Sherrod mum on suit against Breitbart (UPDATED with comment from Sherrod)

Photo by Laura Williams

Photo by Laura Williams

ALBANY, Ga. -- Shirley Sherrod, ousted from her position with the U.S. Department of Agriculture after an internet video produced by conservative blogger Andrew Breitbart surfaced, has filed suit in District of Columbia Superior Court alleging defamation, false light and infliction of emotional distress.

Reached Monday afternoon for comment, Sherrod declined to answer questions or make a statement, instead referring all inquiries to her attorney, Tom Clare of Washington, D.C.

"This lawsuit is not about politics or race," Mrs. Sherrod said in the statement released by Clare. "It is not about right versus left, the NAACP or the tea party. It is about how quickly, in today's Internet media environment, a person's good name can become 'collateral damage' in an overheated political debate. I strongly believe in a free press and a full discussion of public issues, but not in deliberate distortions of the truth."

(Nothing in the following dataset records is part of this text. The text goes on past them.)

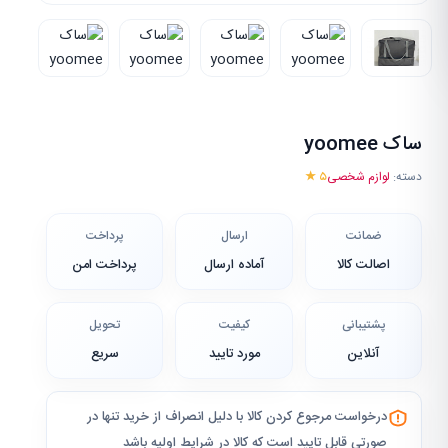
ساک yoomee
دسته:
لوازم شخصی
۵ ★
ضمانت
ارسال
پرداخت
اصالت کالا
آماده ارسال
پرداخت امن
پشتیبانی
کیفیت
تحویل
آنلاین
مورد تایید
سریع
درخواست مرجوع کردن کالا با دلیل انصراف از خرید تنها در
صورتی قابل تایید است که کالا در شرایط اولیه باشد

Breitbart confirmed that his company, breitbart.com, LLC, had been served with a copy of the suit over the weekend. In addition to Breitbart, producer Larry O'Conner and an unknown 'John Doe' are also named in the suit.

Sherrod resigned as Georgia's Director of Rural Development after the video clip appeared last July. The edited clip showed a speech she gave at an NAACP function where Sherrod spoke of not offering her full help and support to a white farmer, Roger Spooner, in 1986.

The full unedited video, however, showed Sherrod talking about assisting Spooner and moving beyond race in her life and professional responsibilities.

The suit alleges that "Mrs. Sherrod was forced to resign her job after Defendants ignited a media firestorm by publishing false and defamatory statements that Mrs. Sherrod 'discriminates' against people due to their race in performing her official duties.

"Defendants drew false support for their claims from a speech given by Mrs. Sherrod that they edited, deceptively, to create the appearance that Mrs. Sherrod was admitting present-day racism."

Breitbart quickly fired back.

"I find it extremely telling that this lawsuit was brought almost seven months after the alleged incidents that caused a national media frenzy occurred." Breitbart said. "It is no coincidence that this lawsuit was filed one day after I held a press conference revealing audio proof of orchestrated and systemic Pigford fraud. I can promise you this: neither I, nor my journalistic websites, will or can be silenced by the institutional Left, which is obviously funding this lawsuit. I welcome the judicial discovery process, including finding out which groups are doing so."

Pigford is the $1.5 billion settlement agreed to by the USDA and was intended to assure restitution to black farmers who were victims of racial discrimination. Sherrod and her husband, Charles, were the largest single recipients of Pigford money, each receiving $150,000 for pain and suffering and $13 million paid to defunct collective farm New Communities of Southwest Georgia in 2009."

"Shirley Sherrod is up to her eyeballs in Pigford. She is a central figure in the whole thing," Breitbart, who contends Pigford is rife with fraud, said. "She was the largest single recipient in the settlement and she was deeply involved in oversight through the monitor's office.

Any place a black farmer went to get help on Pigford, Shirley Sherrod was there.

"This is a last ditch effort to try and intimidate me. But it's not going to work."

Brietbart added that he is absolutely confident of being fully vindicated.